Metastatic Breast Cancer: Eribulin Mesylate is indicated for the treatment of patients with metastatic breast cancer who have previously received at least two chemotherapy regimens for metastatic disease. Previous treatments should have included both an anthracycline and a taxane, either in the adjuvant setting or for metastatic disease.

Liposarcoma: Eribulin Mesylate is also indicated for patients with unresectable or metastatic liposarcoma who have previously been treated with a chemotherapy regimen containing an anthracycline.

Eribulin Mesylate is a microtubule dynamics inhibitor that interferes with the growth phase of microtubules while having minimal effect on the shortening phase. It binds to tubulin and causes the formation of nonproductive tubulin aggregates, which disrupt normal microtubule function. Through this tubulin-mediated antimitotic mechanism, eribulin blocks the G2/M phase of the cell cycle, disrupts mitotic spindle formation, and ultimately leads to programmed cancer cell death (apoptosis) following prolonged mitotic arrest. In laboratory studies involving human breast cancer cells, eribulin treatment resulted in changes in cell shape and gene expression, along with reduced cell migration and invasiveness. In mouse xenograft models of human breast cancer, eribulin therapy improved blood flow and permeability within tumors, reducing tumor hypoxia and altering gene expression associated with tumor phenotype changes.

The recommended dose of Eribulin is 1.4 mg/m² administered intravenously over 2 to 5 minutes on Days 1 and 8 of a 21-day cycle.

The recommended dose of Eribulin in patients with mild hepatic impairment (Child-Pugh A) is 1.1 mg/m² administered intravenously over 2 to 5 minutes on Days 1 and 8 of a 21-day cycle.

The recommended dose of Eribulin in patients with moderate hepatic impairment (Child-Pugh B) is 0.7 mg/m² administered intravenously over 2 to 5 minutes on Days 1 and 8 of a 21-day cycle.

The recommended dose of Eribulin in patients with moderate or severe renal impairment (creatinine clearance (CLcr) 15–49 mL/min) is 1.1 mg/m² administered intravenously over 2 to 5 minutes on Days 1 and 8 of a 21-day cycle.

Pediatric Use: The safety and effectiveness of HALAVEN in pediatric patients have not been established.
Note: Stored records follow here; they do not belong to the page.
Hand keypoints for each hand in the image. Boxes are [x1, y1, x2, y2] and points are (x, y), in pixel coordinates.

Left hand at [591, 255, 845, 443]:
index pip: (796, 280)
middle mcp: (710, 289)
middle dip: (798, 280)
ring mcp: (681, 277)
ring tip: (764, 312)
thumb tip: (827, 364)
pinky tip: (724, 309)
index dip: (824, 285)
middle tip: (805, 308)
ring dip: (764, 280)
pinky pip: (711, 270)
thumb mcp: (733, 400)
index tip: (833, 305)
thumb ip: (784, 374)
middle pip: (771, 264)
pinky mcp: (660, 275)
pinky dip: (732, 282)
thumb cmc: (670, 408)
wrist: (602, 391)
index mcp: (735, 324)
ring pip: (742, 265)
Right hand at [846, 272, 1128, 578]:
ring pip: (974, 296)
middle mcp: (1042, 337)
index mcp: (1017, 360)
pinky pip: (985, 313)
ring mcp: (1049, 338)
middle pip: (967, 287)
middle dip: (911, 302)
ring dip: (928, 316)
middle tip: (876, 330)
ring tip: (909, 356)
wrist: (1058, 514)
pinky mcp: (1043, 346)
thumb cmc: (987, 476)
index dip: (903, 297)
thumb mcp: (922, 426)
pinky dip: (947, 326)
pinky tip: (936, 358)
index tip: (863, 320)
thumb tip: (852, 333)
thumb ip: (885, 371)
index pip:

Effects of Other Drugs on Eribulin: Drug interaction studies indicate that Eribulin Mesylate is unlikely to have significant interactions with CYP3A4 inhibitors, CYP3A4 inducers, or P-glycoprotein (P-gp) inhibitors. Clinical studies in patients with advanced solid tumors showed no meaningful changes in drug exposure (AUC) when Eribulin was administered with ketoconazole (a strong CYP3A4 inhibitor and P-gp inhibitor) or with rifampin (a CYP3A4 inducer).

Effects of Eribulin on Other Drugs: At clinically relevant concentrations, Eribulin does not significantly inhibit or induce major cytochrome P450 enzymes, including CYP1A2, CYP2C9, CYP2C19, CYP2D6, CYP2E1, and CYP3A4. Therefore, Eribulin is not expected to significantly affect the plasma levels of drugs metabolized by these enzymes.

The most commonly reported adverse reactions (≥25%) in metastatic breast cancer include neutropenia, anemia, asthenia/fatigue, alopecia, peripheral neuropathy, nausea, and constipation.

The most commonly reported adverse reactions (≥25%) in liposarcoma and leiomyosarcoma include fatigue, nausea, alopecia, constipation, peripheral neuropathy, abdominal pain, and pyrexia. The most common Grade 3–4 laboratory abnormalities (≥5%) in liposarcoma and leiomyosarcoma include neutropenia, hypokalemia, and hypocalcemia.

Based on findings from animal studies and its mechanism of action, Eribulin Mesylate may cause fetal harm if administered during pregnancy. There are no adequate data regarding the use of eribulin in pregnant women. It is not known whether eribulin or its metabolites are excreted in human breast milk, nor are the effects on breastfed infants or milk production known. Animal lactation studies have not been conducted.

Neutropenia: Peripheral blood cell counts should be regularly monitored, and the dosage may need adjustment if severe neutropenia occurs.

Peripheral Neuropathy: Patients should be monitored for symptoms of nerve damage, such as numbness or tingling. Dose delays or adjustments may be required.

Embryo-Fetal Toxicity: Eribulin may harm an unborn baby. Women of reproductive potential should use effective contraception during treatment.

QT Interval Prolongation: Caution is advised in patients with heart failure, slow heart rhythms, electrolyte imbalances, or those taking QT-prolonging drugs. Eribulin should be avoided in patients with congenital long QT syndrome.

Cytotoxic Chemotherapy

Store Eribulin Mesylate at 25°C. Temperature excursions between 15°C and 30°C are permitted. Do not freeze or refrigerate. Keep the vials in their original cartons.